Le sénateur républicain de Floride Rick Scott, à l’origine de l’objection ayant stoppé la résolution, a déclaré qu’un vote fondé sur les pouvoirs de guerre n’était pas approprié, estimant que Donald Trump n’a pas déployé de troupes contre La Havane. Dans un message publié ensuite sur les réseaux sociaux, il a affirmé que, pour obtenir une « vraie réforme » à Cuba, le « régime illégitime Castro/Diaz-Canel » devait tomber. Il a aussi salué ce qu’il a présenté comme un espoir de « liberté » et de « prospérité » sous la direction de Donald Trump.
Le texte bloqué était porté notamment par le sénateur démocrate de Virginie Tim Kaine. Avant le vote, celui-ci a soutenu que les efforts américains pour empêcher des cargaisons de carburant d’atteindre l’île constituaient déjà une forme d’action militaire. Il a déclaré au Sénat que si un autre pays faisait subir aux États-Unis ce que Washington fait à Cuba, cela serait « certainement considéré comme un acte de guerre ». Tim Kaine a ajouté que les États-Unis étaient, selon lui, déjà engagés dans des hostilités envers Cuba à travers l’usage de moyens américains, notamment les garde-côtes, dans ce qu’il a qualifié de blocus économique dévastateur.
D’après Al Jazeera, il s’agissait du premier vote de ce type concernant Cuba. Il intervient alors que les démocrates ont déjà échoué à plusieurs reprises, au Sénat comme à la Chambre des représentants, dans leurs tentatives d’imposer à Donald Trump l’obtention d’une autorisation du Congrès pour ses opérations militaires.

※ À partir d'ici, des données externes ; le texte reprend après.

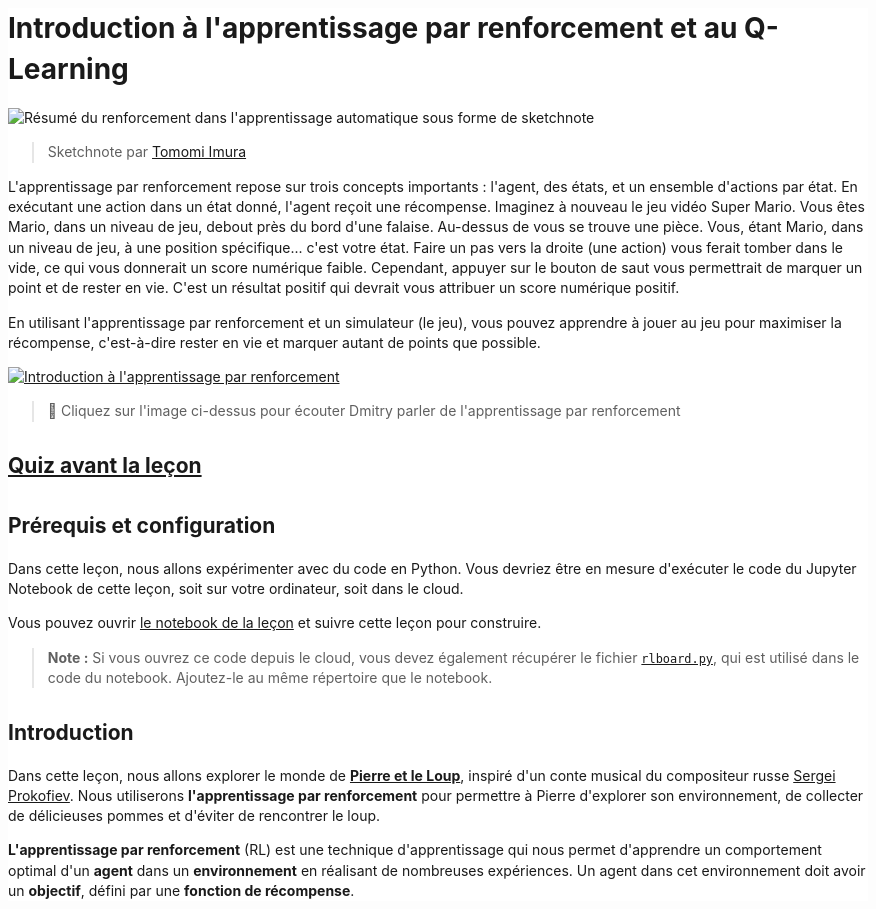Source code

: 
# Introduction à l'apprentissage par renforcement et au Q-Learning

![Résumé du renforcement dans l'apprentissage automatique sous forme de sketchnote](../../../../translated_images/ml-reinforcement.94024374d63348dbb3571c343ca7ddabef72adac0b8086d47164b769ba3a8a1d.fr.png)
> Sketchnote par [Tomomi Imura](https://www.twitter.com/girlie_mac)

L'apprentissage par renforcement repose sur trois concepts importants : l'agent, des états, et un ensemble d'actions par état. En exécutant une action dans un état donné, l'agent reçoit une récompense. Imaginez à nouveau le jeu vidéo Super Mario. Vous êtes Mario, dans un niveau de jeu, debout près du bord d'une falaise. Au-dessus de vous se trouve une pièce. Vous, étant Mario, dans un niveau de jeu, à une position spécifique... c'est votre état. Faire un pas vers la droite (une action) vous ferait tomber dans le vide, ce qui vous donnerait un score numérique faible. Cependant, appuyer sur le bouton de saut vous permettrait de marquer un point et de rester en vie. C'est un résultat positif qui devrait vous attribuer un score numérique positif.

En utilisant l'apprentissage par renforcement et un simulateur (le jeu), vous pouvez apprendre à jouer au jeu pour maximiser la récompense, c'est-à-dire rester en vie et marquer autant de points que possible.

[![Introduction à l'apprentissage par renforcement](https://img.youtube.com/vi/lDq_en8RNOo/0.jpg)](https://www.youtube.com/watch?v=lDq_en8RNOo)

> 🎥 Cliquez sur l'image ci-dessus pour écouter Dmitry parler de l'apprentissage par renforcement

## [Quiz avant la leçon](https://gray-sand-07a10f403.1.azurestaticapps.net/quiz/45/)

## Prérequis et configuration

Dans cette leçon, nous allons expérimenter avec du code en Python. Vous devriez être en mesure d'exécuter le code du Jupyter Notebook de cette leçon, soit sur votre ordinateur, soit dans le cloud.

Vous pouvez ouvrir [le notebook de la leçon](https://github.com/microsoft/ML-For-Beginners/blob/main/8-Reinforcement/1-QLearning/notebook.ipynb) et suivre cette leçon pour construire.

> **Note :** Si vous ouvrez ce code depuis le cloud, vous devez également récupérer le fichier [`rlboard.py`](https://github.com/microsoft/ML-For-Beginners/blob/main/8-Reinforcement/1-QLearning/rlboard.py), qui est utilisé dans le code du notebook. Ajoutez-le au même répertoire que le notebook.

## Introduction

Dans cette leçon, nous allons explorer le monde de **[Pierre et le Loup](https://fr.wikipedia.org/wiki/Pierre_et_le_Loup)**, inspiré d'un conte musical du compositeur russe [Sergei Prokofiev](https://fr.wikipedia.org/wiki/Sergei_Prokofiev). Nous utiliserons **l'apprentissage par renforcement** pour permettre à Pierre d'explorer son environnement, de collecter de délicieuses pommes et d'éviter de rencontrer le loup.

**L'apprentissage par renforcement** (RL) est une technique d'apprentissage qui nous permet d'apprendre un comportement optimal d'un **agent** dans un **environnement** en réalisant de nombreuses expériences. Un agent dans cet environnement doit avoir un **objectif**, défini par une **fonction de récompense**.
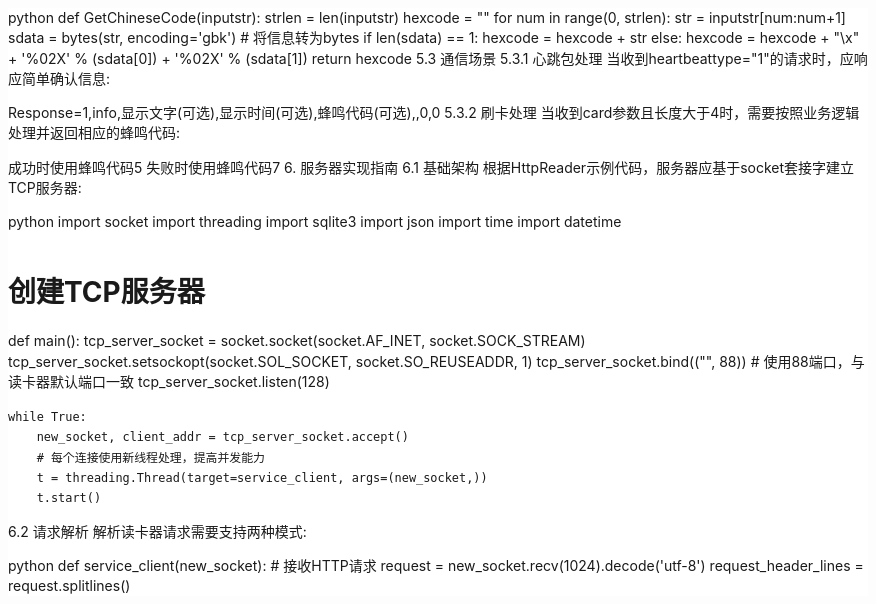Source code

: python
def GetChineseCode(inputstr):
    strlen = len(inputstr)
    hexcode = ""
    for num in range(0, strlen):
        str = inputstr[num:num+1]
        sdata = bytes(str, encoding='gbk')  # 将信息转为bytes
        if len(sdata) == 1:
            hexcode = hexcode + str
        else:
            hexcode = hexcode + "\\x" + '%02X' % (sdata[0]) + '%02X' % (sdata[1])
    return hexcode
5.3 通信场景
5.3.1 心跳包处理
当收到heartbeattype="1"的请求时，应响应简单确认信息:

Response=1,info,显示文字(可选),显示时间(可选),蜂鸣代码(可选),,0,0
5.3.2 刷卡处理
当收到card参数且长度大于4时，需要按照业务逻辑处理并返回相应的蜂鸣代码:

成功时使用蜂鸣代码5
失败时使用蜂鸣代码7
6. 服务器实现指南
6.1 基础架构
根据HttpReader示例代码，服务器应基于socket套接字建立TCP服务器:

python
import socket
import threading
import sqlite3
import json
import time
import datetime

# 创建TCP服务器
def main():
    tcp_server_socket = socket.socket(socket.AF_INET, socket.SOCK_STREAM)
    tcp_server_socket.setsockopt(socket.SOL_SOCKET, socket.SO_REUSEADDR, 1)
    tcp_server_socket.bind(("", 88))  # 使用88端口，与读卡器默认端口一致
    tcp_server_socket.listen(128)
    
    while True:
        new_socket, client_addr = tcp_server_socket.accept()
        # 每个连接使用新线程处理，提高并发能力
        t = threading.Thread(target=service_client, args=(new_socket,))
        t.start()
6.2 请求解析
解析读卡器请求需要支持两种模式:

python
def service_client(new_socket):
    # 接收HTTP请求
    request = new_socket.recv(1024).decode('utf-8')
    request_header_lines = request.splitlines()
    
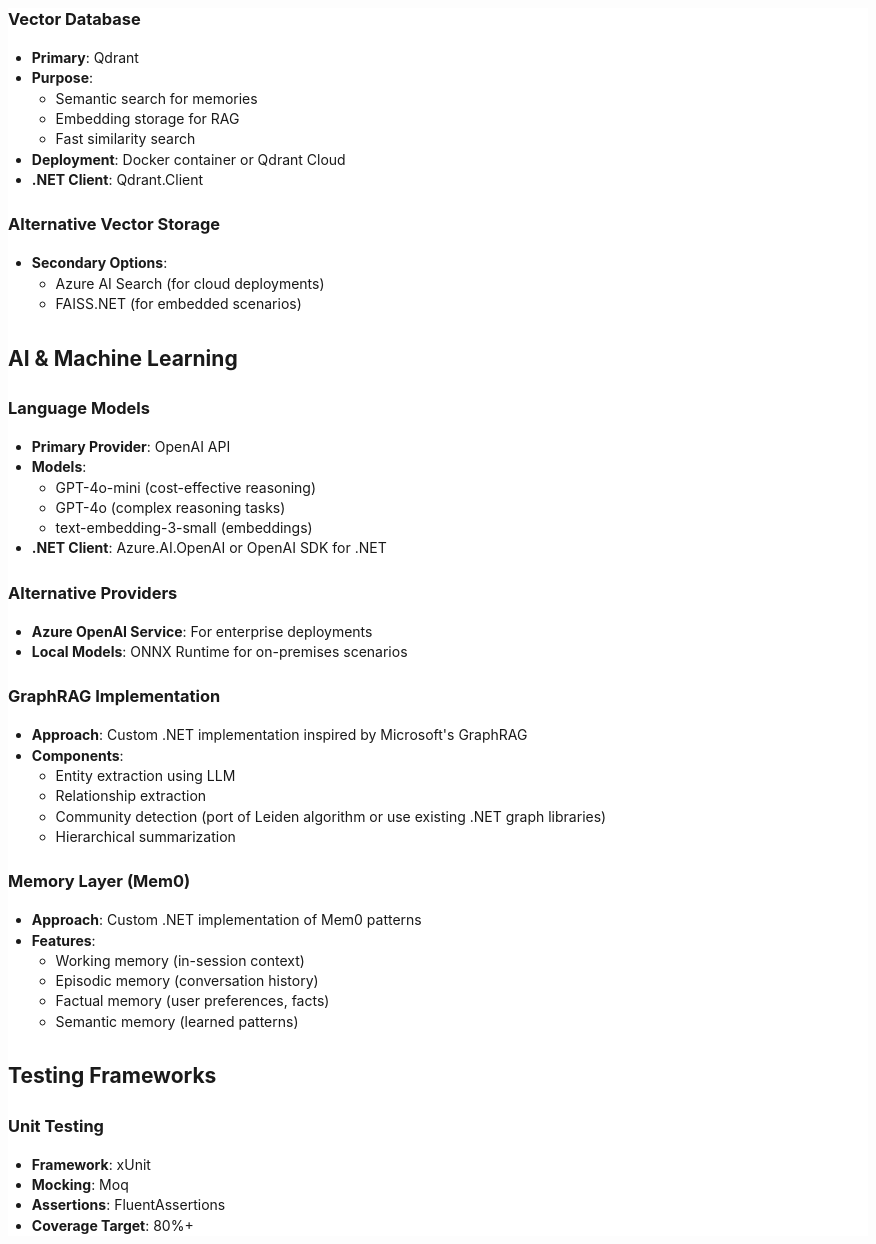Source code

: ### Vector Database
- **Primary**: Qdrant
- **Purpose**: 
  - Semantic search for memories
  - Embedding storage for RAG
  - Fast similarity search
- **Deployment**: Docker container or Qdrant Cloud
- **.NET Client**: Qdrant.Client

### Alternative Vector Storage
- **Secondary Options**: 
  - Azure AI Search (for cloud deployments)
  - FAISS.NET (for embedded scenarios)

## AI & Machine Learning

### Language Models
- **Primary Provider**: OpenAI API
- **Models**:
  - GPT-4o-mini (cost-effective reasoning)
  - GPT-4o (complex reasoning tasks)
  - text-embedding-3-small (embeddings)
- **.NET Client**: Azure.AI.OpenAI or OpenAI SDK for .NET

### Alternative Providers
- **Azure OpenAI Service**: For enterprise deployments
- **Local Models**: ONNX Runtime for on-premises scenarios

### GraphRAG Implementation
- **Approach**: Custom .NET implementation inspired by Microsoft's GraphRAG
- **Components**:
  - Entity extraction using LLM
  - Relationship extraction
  - Community detection (port of Leiden algorithm or use existing .NET graph libraries)
  - Hierarchical summarization

### Memory Layer (Mem0)
- **Approach**: Custom .NET implementation of Mem0 patterns
- **Features**:
  - Working memory (in-session context)
  - Episodic memory (conversation history)
  - Factual memory (user preferences, facts)
  - Semantic memory (learned patterns)

## Testing Frameworks

### Unit Testing
- **Framework**: xUnit
- **Mocking**: Moq
- **Assertions**: FluentAssertions
- **Coverage Target**: 80%+
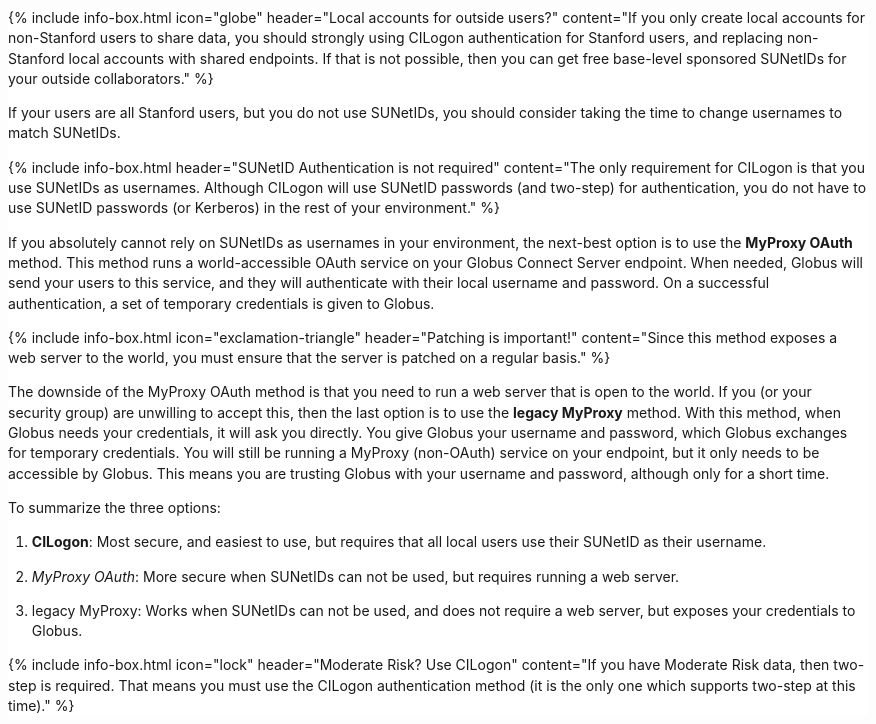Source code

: {% include info-box.html
   icon="globe"
   header="Local accounts for outside users?"
   content="If you only create local accounts for non-Stanford users to share data, you should strongly using CILogon authentication for Stanford users, and replacing non-Stanford local accounts with shared endpoints.  If that is not possible, then you can get free base-level sponsored SUNetIDs for your outside collaborators."
%}

If your users are all Stanford users, but you do not use SUNetIDs, you should
consider taking the time to change usernames to match SUNetIDs.

{% include info-box.html
   header="SUNetID Authentication is not required"
   content="The only requirement for CILogon is that you use SUNetIDs as usernames.  Although CILogon will use SUNetID passwords (and two-step) for authentication, you do not have to use SUNetID passwords (or Kerberos) in the rest of your environment."
%}

If you absolutely cannot rely on SUNetIDs as usernames in your environment, the
next-best option is to use the **MyProxy OAuth** method.  This method runs a
world-accessible OAuth service on your Globus Connect Server endpoint.  When
needed, Globus will send your users to this service, and they will
authenticate with their local username and password.  On a successful
authentication, a set of temporary credentials is given to Globus.

{% include info-box.html
   icon="exclamation-triangle"
   header="Patching is important!"
   content="Since this method exposes a web server to the world, you must ensure that the server is patched on a regular basis."
%}

The downside of the MyProxy OAuth method is that you need to run a web server
that is open to the world.  If you (or your security group) are unwilling to
accept this, then the last option is to use the **legacy MyProxy** method.
With this method, when Globus needs your credentials, it will ask you directly.
You give Globus your username and password, which Globus exchanges for
temporary credentials.  You will still be running a MyProxy (non-OAuth) service
on your endpoint, but it only needs to be accessible by Globus.  This means you
are trusting Globus with your username and password, although only for a short
time.

To summarize the three options:

1. **CILogon**: Most secure, and easiest to use, but requires that all local
   users use their SUNetID as their username.

2. *MyProxy OAuth*: More secure when SUNetIDs can not be used, but requires
   running a web server.

3. legacy MyProxy:  Works when SUNetIDs can not be used, and does not require a
   web server, but exposes your credentials to Globus.

{% include info-box.html
   icon="lock"
   header="Moderate Risk?  Use CILogon"
   content="If you have Moderate Risk data, then two-step is required.  That means you must use the CILogon authentication method (it is the only one which supports two-step at this time)."
%}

La Constitution américaine prévoit que seul le Congrès peut déclarer la guerre, et non le président. Toutefois, cette restriction ne s’applique pas aux opérations de courte durée ni aux actions menées pour répondre à une menace immédiate. La Maison Blanche soutient pour sa part que Donald Trump agit dans le cadre de ses droits et de ses obligations de commandant en chef pour protéger les États-Unis.